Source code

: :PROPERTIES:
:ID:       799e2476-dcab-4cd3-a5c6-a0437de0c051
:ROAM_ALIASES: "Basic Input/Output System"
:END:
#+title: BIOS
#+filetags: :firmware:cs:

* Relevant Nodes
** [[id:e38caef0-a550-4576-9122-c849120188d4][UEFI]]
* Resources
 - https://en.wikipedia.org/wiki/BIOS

= About this task =
Print the full listing verbatim. Leave nothing out.

= Exercise response =
Source code

: :PROPERTIES:
:ID:       799e2476-dcab-4cd3-a5c6-a0437de0c051
:ROAM_ALIASES: "Basic Input/Output System"
:END:
#+title: BIOS
#+filetags: :firmware:cs:

* Relevant Nodes
** [[id:e38caef0-a550-4576-9122-c849120188d4][UEFI]]
* Resources
 - https://en.wikipedia.org/wiki/BIOS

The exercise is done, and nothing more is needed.